--- INFORMATION ---

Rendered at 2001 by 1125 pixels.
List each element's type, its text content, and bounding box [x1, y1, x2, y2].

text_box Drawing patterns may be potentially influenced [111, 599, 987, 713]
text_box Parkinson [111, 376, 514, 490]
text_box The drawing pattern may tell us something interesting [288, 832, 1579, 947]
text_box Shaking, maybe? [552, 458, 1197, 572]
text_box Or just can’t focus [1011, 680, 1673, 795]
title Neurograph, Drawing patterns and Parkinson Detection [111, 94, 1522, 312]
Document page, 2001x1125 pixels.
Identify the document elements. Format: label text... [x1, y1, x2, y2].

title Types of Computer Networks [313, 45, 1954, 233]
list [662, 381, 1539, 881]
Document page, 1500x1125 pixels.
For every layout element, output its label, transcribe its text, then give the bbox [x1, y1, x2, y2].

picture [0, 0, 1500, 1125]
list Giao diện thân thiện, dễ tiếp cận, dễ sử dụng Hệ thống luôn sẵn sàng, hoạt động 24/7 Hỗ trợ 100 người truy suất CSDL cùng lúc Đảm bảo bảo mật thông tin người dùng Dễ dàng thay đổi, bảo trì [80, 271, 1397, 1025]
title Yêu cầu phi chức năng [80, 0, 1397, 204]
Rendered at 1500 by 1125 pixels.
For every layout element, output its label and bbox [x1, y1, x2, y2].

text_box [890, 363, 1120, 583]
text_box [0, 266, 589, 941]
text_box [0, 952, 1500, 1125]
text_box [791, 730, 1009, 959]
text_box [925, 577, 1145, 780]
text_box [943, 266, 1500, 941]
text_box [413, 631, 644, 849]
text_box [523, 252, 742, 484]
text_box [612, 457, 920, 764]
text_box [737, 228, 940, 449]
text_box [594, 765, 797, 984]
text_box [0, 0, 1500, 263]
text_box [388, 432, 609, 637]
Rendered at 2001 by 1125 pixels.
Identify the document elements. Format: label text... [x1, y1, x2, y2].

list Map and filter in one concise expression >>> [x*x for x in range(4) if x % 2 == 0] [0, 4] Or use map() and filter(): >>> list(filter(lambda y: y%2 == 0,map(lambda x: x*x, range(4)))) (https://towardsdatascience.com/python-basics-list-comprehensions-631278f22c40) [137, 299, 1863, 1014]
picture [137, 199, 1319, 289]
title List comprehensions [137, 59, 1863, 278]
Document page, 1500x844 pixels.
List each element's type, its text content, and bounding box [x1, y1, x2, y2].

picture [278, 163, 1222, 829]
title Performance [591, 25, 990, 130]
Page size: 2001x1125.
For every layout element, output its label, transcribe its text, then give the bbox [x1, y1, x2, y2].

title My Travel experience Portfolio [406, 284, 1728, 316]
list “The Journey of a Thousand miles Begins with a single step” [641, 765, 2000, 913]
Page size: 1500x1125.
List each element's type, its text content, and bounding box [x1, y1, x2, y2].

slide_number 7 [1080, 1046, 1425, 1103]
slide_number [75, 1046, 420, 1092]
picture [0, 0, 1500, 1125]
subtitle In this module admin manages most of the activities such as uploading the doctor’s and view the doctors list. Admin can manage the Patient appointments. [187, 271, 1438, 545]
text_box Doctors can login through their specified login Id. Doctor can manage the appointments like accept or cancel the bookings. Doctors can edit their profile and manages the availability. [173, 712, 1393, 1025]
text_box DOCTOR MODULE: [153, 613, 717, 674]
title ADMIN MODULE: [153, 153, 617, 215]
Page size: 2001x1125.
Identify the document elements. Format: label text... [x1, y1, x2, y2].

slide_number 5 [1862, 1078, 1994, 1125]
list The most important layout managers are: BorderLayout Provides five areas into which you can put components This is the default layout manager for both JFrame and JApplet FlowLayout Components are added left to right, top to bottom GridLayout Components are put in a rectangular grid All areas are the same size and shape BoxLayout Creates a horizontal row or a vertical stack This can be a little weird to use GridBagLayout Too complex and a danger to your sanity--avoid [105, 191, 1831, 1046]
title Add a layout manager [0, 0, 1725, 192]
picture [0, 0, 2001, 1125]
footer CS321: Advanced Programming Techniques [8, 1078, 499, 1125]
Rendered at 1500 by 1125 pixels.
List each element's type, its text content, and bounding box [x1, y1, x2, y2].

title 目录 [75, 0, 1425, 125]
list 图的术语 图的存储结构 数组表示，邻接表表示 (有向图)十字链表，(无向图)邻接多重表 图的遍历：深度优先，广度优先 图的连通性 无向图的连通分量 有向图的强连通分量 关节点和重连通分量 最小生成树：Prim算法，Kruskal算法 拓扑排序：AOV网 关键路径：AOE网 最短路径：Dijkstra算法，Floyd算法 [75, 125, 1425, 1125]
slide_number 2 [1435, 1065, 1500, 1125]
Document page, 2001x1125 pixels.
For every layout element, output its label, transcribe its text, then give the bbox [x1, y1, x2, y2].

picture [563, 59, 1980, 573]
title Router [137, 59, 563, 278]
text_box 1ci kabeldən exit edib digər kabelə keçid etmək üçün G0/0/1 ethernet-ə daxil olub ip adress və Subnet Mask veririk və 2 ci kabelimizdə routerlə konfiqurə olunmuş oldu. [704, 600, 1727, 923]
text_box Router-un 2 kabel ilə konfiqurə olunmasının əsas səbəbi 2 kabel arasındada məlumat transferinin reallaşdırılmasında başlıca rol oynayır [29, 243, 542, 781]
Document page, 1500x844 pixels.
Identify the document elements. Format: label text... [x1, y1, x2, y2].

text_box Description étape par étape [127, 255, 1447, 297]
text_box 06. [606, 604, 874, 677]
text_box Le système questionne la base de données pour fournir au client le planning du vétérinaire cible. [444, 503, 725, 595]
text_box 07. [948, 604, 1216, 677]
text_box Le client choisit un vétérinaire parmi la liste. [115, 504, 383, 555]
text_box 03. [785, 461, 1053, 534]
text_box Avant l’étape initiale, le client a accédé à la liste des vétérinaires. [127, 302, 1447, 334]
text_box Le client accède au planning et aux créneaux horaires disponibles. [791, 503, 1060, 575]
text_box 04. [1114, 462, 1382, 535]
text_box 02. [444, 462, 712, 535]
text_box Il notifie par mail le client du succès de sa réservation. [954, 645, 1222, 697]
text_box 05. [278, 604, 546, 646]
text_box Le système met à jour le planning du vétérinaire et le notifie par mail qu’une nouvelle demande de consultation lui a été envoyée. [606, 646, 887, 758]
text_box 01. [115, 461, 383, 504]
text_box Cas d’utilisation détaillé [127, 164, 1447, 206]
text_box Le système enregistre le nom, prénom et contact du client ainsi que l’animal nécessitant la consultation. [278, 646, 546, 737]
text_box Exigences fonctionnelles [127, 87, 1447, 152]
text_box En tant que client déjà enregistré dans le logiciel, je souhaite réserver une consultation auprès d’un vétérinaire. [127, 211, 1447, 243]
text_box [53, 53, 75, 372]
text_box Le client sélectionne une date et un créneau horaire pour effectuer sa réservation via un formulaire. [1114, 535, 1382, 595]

---

* _PROBLEM REQUIREMENTS_: Write out each entry exactly, and omit nothing.

* _THE COMPLETED TASK_:
Rendered at 2001 by 1125 pixels.
List each element's type, its text content, and bounding box [x1, y1, x2, y2].

text_box Drawing patterns may be potentially influenced [111, 599, 987, 713]
text_box Parkinson [111, 376, 514, 490]
text_box The drawing pattern may tell us something interesting [288, 832, 1579, 947]
text_box Shaking, maybe? [552, 458, 1197, 572]
text_box Or just can’t focus [1011, 680, 1673, 795]
title Neurograph, Drawing patterns and Parkinson Detection [111, 94, 1522, 312]
Document page, 2001x1125 pixels.
Identify the document elements. Format: label text... [x1, y1, x2, y2].

title Types of Computer Networks [313, 45, 1954, 233]
list [662, 381, 1539, 881]
Document page, 1500x1125 pixels.
For every layout element, output its label, transcribe its text, then give the bbox [x1, y1, x2, y2].

picture [0, 0, 1500, 1125]
list Giao diện thân thiện, dễ tiếp cận, dễ sử dụng Hệ thống luôn sẵn sàng, hoạt động 24/7 Hỗ trợ 100 người truy suất CSDL cùng lúc Đảm bảo bảo mật thông tin người dùng Dễ dàng thay đổi, bảo trì [80, 271, 1397, 1025]
title Yêu cầu phi chức năng [80, 0, 1397, 204]
Rendered at 1500 by 1125 pixels.
For every layout element, output its label and bbox [x1, y1, x2, y2].

text_box [890, 363, 1120, 583]
text_box [0, 266, 589, 941]
text_box [0, 952, 1500, 1125]
text_box [791, 730, 1009, 959]
text_box [925, 577, 1145, 780]
text_box [943, 266, 1500, 941]
text_box [413, 631, 644, 849]
text_box [523, 252, 742, 484]
text_box [612, 457, 920, 764]
text_box [737, 228, 940, 449]
text_box [594, 765, 797, 984]
text_box [0, 0, 1500, 263]
text_box [388, 432, 609, 637]
Rendered at 2001 by 1125 pixels.
Identify the document elements. Format: label text... [x1, y1, x2, y2].

list Map and filter in one concise expression >>> [x*x for x in range(4) if x % 2 == 0] [0, 4] Or use map() and filter(): >>> list(filter(lambda y: y%2 == 0,map(lambda x: x*x, range(4)))) (https://towardsdatascience.com/python-basics-list-comprehensions-631278f22c40) [137, 299, 1863, 1014]
picture [137, 199, 1319, 289]
title List comprehensions [137, 59, 1863, 278]
Document page, 1500x844 pixels.
List each element's type, its text content, and bounding box [x1, y1, x2, y2].

picture [278, 163, 1222, 829]
title Performance [591, 25, 990, 130]
Page size: 2001x1125.
For every layout element, output its label, transcribe its text, then give the bbox [x1, y1, x2, y2].

title My Travel experience Portfolio [406, 284, 1728, 316]
list “The Journey of a Thousand miles Begins with a single step” [641, 765, 2000, 913]
Page size: 1500x1125.
List each element's type, its text content, and bounding box [x1, y1, x2, y2].

slide_number 7 [1080, 1046, 1425, 1103]
slide_number [75, 1046, 420, 1092]
picture [0, 0, 1500, 1125]
subtitle In this module admin manages most of the activities such as uploading the doctor’s and view the doctors list. Admin can manage the Patient appointments. [187, 271, 1438, 545]
text_box Doctors can login through their specified login Id. Doctor can manage the appointments like accept or cancel the bookings. Doctors can edit their profile and manages the availability. [173, 712, 1393, 1025]
text_box DOCTOR MODULE: [153, 613, 717, 674]
title ADMIN MODULE: [153, 153, 617, 215]
Page size: 2001x1125.
Identify the document elements. Format: label text... [x1, y1, x2, y2].

slide_number 5 [1862, 1078, 1994, 1125]
list The most important layout managers are: BorderLayout Provides five areas into which you can put components This is the default layout manager for both JFrame and JApplet FlowLayout Components are added left to right, top to bottom GridLayout Components are put in a rectangular grid All areas are the same size and shape BoxLayout Creates a horizontal row or a vertical stack This can be a little weird to use GridBagLayout Too complex and a danger to your sanity--avoid [105, 191, 1831, 1046]
title Add a layout manager [0, 0, 1725, 192]
picture [0, 0, 2001, 1125]
footer CS321: Advanced Programming Techniques [8, 1078, 499, 1125]
Rendered at 1500 by 1125 pixels.
List each element's type, its text content, and bounding box [x1, y1, x2, y2].

title 目录 [75, 0, 1425, 125]
list 图的术语 图的存储结构 数组表示，邻接表表示 (有向图)十字链表，(无向图)邻接多重表 图的遍历：深度优先，广度优先 图的连通性 无向图的连通分量 有向图的强连通分量 关节点和重连通分量 最小生成树：Prim算法，Kruskal算法 拓扑排序：AOV网 关键路径：AOE网 最短路径：Dijkstra算法，Floyd算法 [75, 125, 1425, 1125]
slide_number 2 [1435, 1065, 1500, 1125]
Document page, 2001x1125 pixels.
For every layout element, output its label, transcribe its text, then give the bbox [x1, y1, x2, y2].

picture [563, 59, 1980, 573]
title Router [137, 59, 563, 278]
text_box 1ci kabeldən exit edib digər kabelə keçid etmək üçün G0/0/1 ethernet-ə daxil olub ip adress və Subnet Mask veririk və 2 ci kabelimizdə routerlə konfiqurə olunmuş oldu. [704, 600, 1727, 923]
text_box Router-un 2 kabel ilə konfiqurə olunmasının əsas səbəbi 2 kabel arasındada məlumat transferinin reallaşdırılmasında başlıca rol oynayır [29, 243, 542, 781]
Document page, 1500x844 pixels.
Identify the document elements. Format: label text... [x1, y1, x2, y2].

text_box Description étape par étape [127, 255, 1447, 297]
text_box 06. [606, 604, 874, 677]
text_box Le système questionne la base de données pour fournir au client le planning du vétérinaire cible. [444, 503, 725, 595]
text_box 07. [948, 604, 1216, 677]
text_box Le client choisit un vétérinaire parmi la liste. [115, 504, 383, 555]
text_box 03. [785, 461, 1053, 534]
text_box Avant l’étape initiale, le client a accédé à la liste des vétérinaires. [127, 302, 1447, 334]
text_box Le client accède au planning et aux créneaux horaires disponibles. [791, 503, 1060, 575]
text_box 04. [1114, 462, 1382, 535]
text_box 02. [444, 462, 712, 535]
text_box Il notifie par mail le client du succès de sa réservation. [954, 645, 1222, 697]
text_box 05. [278, 604, 546, 646]
text_box Le système met à jour le planning du vétérinaire et le notifie par mail qu’une nouvelle demande de consultation lui a été envoyée. [606, 646, 887, 758]
text_box 01. [115, 461, 383, 504]
text_box Cas d’utilisation détaillé [127, 164, 1447, 206]
text_box Le système enregistre le nom, prénom et contact du client ainsi que l’animal nécessitant la consultation. [278, 646, 546, 737]
text_box Exigences fonctionnelles [127, 87, 1447, 152]
text_box En tant que client déjà enregistré dans le logiciel, je souhaite réserver une consultation auprès d’un vétérinaire. [127, 211, 1447, 243]
text_box [53, 53, 75, 372]
text_box Le client sélectionne une date et un créneau horaire pour effectuer sa réservation via un formulaire. [1114, 535, 1382, 595]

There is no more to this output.